Your answer must be the data repeated exactly, with no pictures in it.

#####

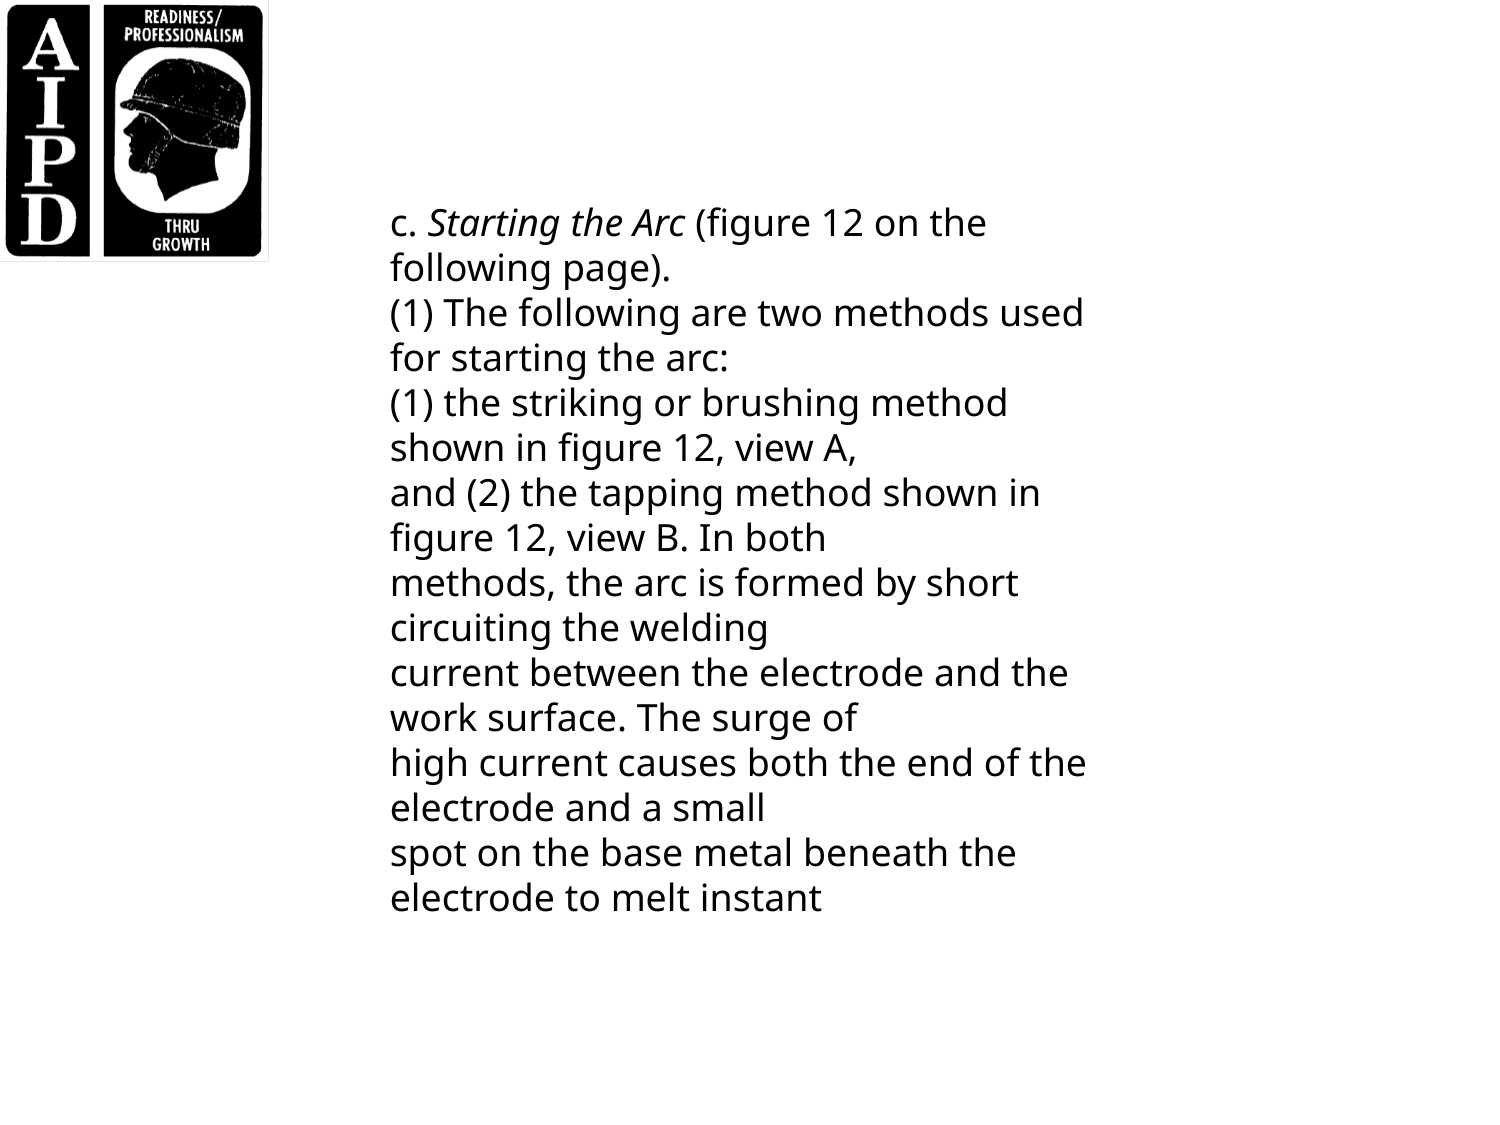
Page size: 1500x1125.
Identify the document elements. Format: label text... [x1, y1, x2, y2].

picture [0, 0, 270, 263]
text_box c. Starting the Arc (figure 12 on the following page). (1) The following are two methods used for starting the arc: (1) the striking or brushing method shown in figure 12, view A, and (2) the tapping method shown in figure 12, view B. In both methods, the arc is formed by short circuiting the welding current between the electrode and the work surface. The surge of high current causes both the end of the electrode and a small spot on the base metal beneath the electrode to melt instant [374, 191, 1125, 927]
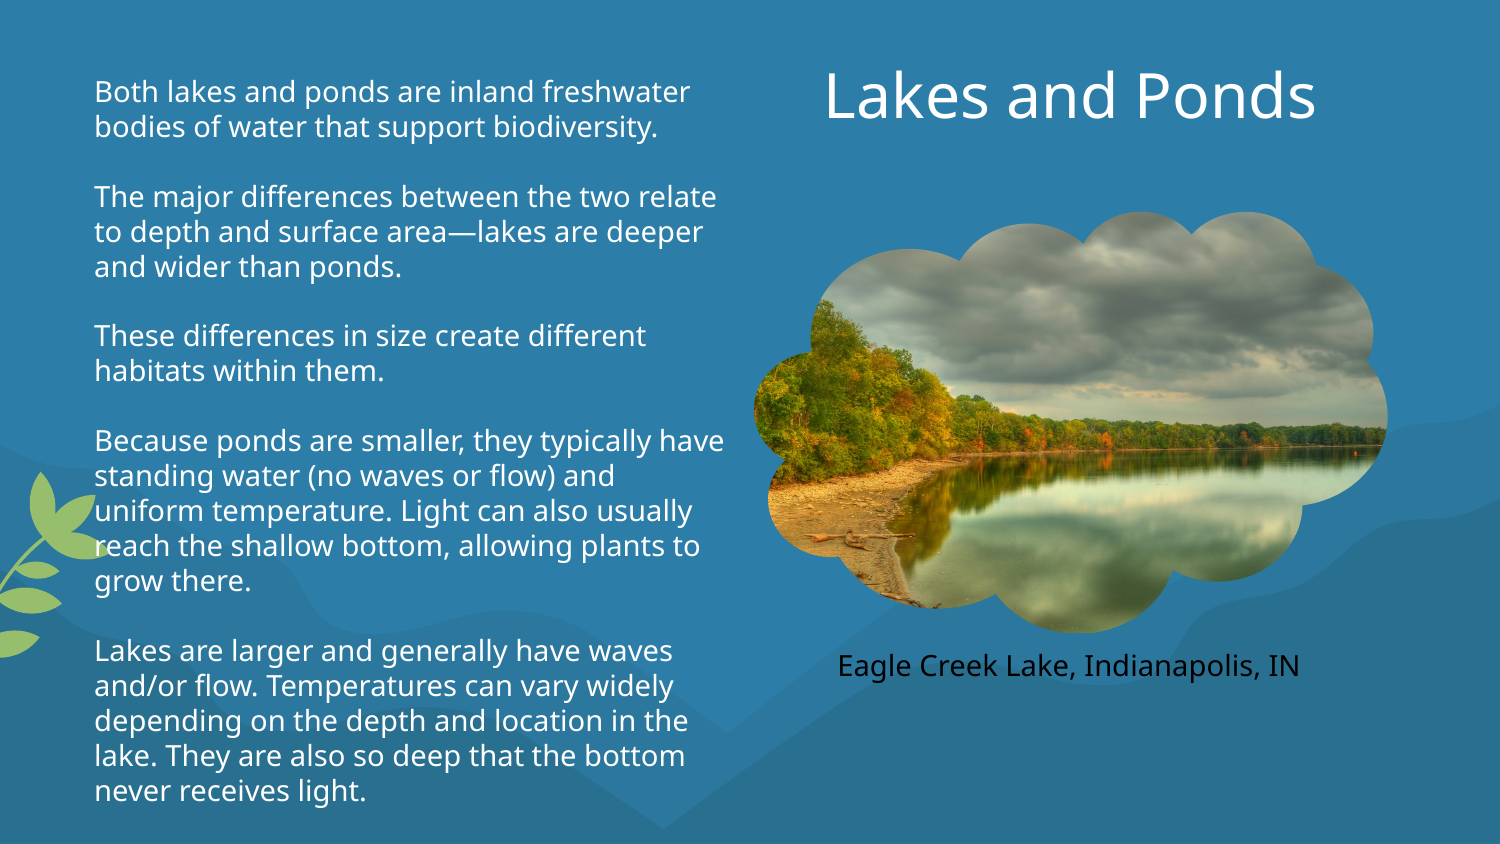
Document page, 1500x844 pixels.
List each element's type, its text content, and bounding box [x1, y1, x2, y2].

text_box Eagle Creek Lake, Indianapolis, IN [822, 640, 1379, 698]
picture [754, 210, 1388, 633]
text_box Both lakes and ponds are inland freshwater bodies of water that support biodiversity. The major differences between the two relate to depth and surface area—lakes are deeper and wider than ponds. These differences in size create different habitats within them. Because ponds are smaller, they typically have standing water (no waves or flow) and uniform temperature. Light can also usually reach the shallow bottom, allowing plants to grow there. Lakes are larger and generally have waves and/or flow. Temperatures can vary widely depending on the depth and location in the lake. They are also so deep that the bottom never receives light. [79, 58, 749, 823]
title Lakes and Ponds [773, 72, 1368, 115]
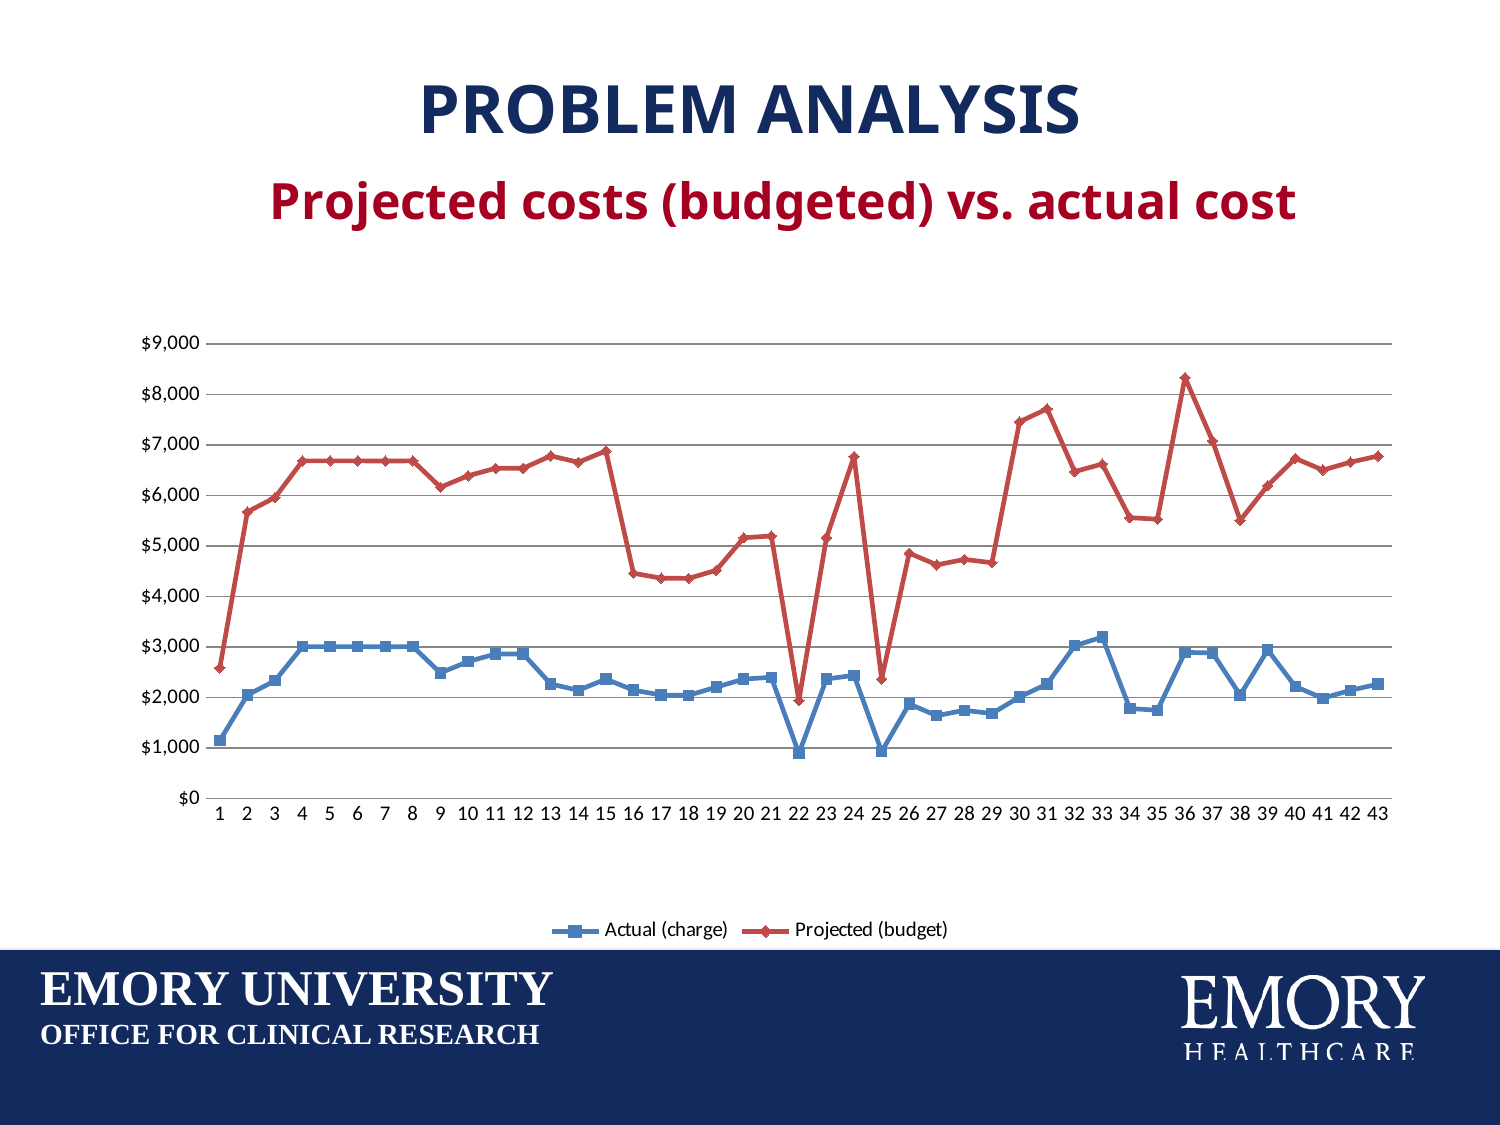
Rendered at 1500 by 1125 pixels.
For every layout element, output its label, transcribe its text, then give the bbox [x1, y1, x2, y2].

title Problem analysis [75, 45, 1425, 150]
chart [74, 151, 1426, 948]
text_box EMORY UNIVERSITY OFFICE FOR CLINICAL RESEARCH [25, 948, 618, 1058]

#####

Final answer:
Page size: 1500x1125.
Identify the document elements. Format: label text... [x1, y1, x2, y2].

picture [0, 0, 270, 263]
text_box c. Starting the Arc (figure 12 on the following page). (1) The following are two methods used for starting the arc: (1) the striking or brushing method shown in figure 12, view A, and (2) the tapping method shown in figure 12, view B. In both methods, the arc is formed by short circuiting the welding current between the electrode and the work surface. The surge of high current causes both the end of the electrode and a small spot on the base metal beneath the electrode to melt instant [374, 191, 1125, 927]
Document page, 1500x844 pixels.
List each element's type, its text content, and bounding box [x1, y1, x2, y2].

text_box Eagle Creek Lake, Indianapolis, IN [822, 640, 1379, 698]
picture [754, 210, 1388, 633]
text_box Both lakes and ponds are inland freshwater bodies of water that support biodiversity. The major differences between the two relate to depth and surface area—lakes are deeper and wider than ponds. These differences in size create different habitats within them. Because ponds are smaller, they typically have standing water (no waves or flow) and uniform temperature. Light can also usually reach the shallow bottom, allowing plants to grow there. Lakes are larger and generally have waves and/or flow. Temperatures can vary widely depending on the depth and location in the lake. They are also so deep that the bottom never receives light. [79, 58, 749, 823]
title Lakes and Ponds [773, 72, 1368, 115]
Rendered at 1500 by 1125 pixels.
For every layout element, output its label, transcribe its text, then give the bbox [x1, y1, x2, y2].

title Problem analysis [75, 45, 1425, 150]
chart [74, 151, 1426, 948]
text_box EMORY UNIVERSITY OFFICE FOR CLINICAL RESEARCH [25, 948, 618, 1058]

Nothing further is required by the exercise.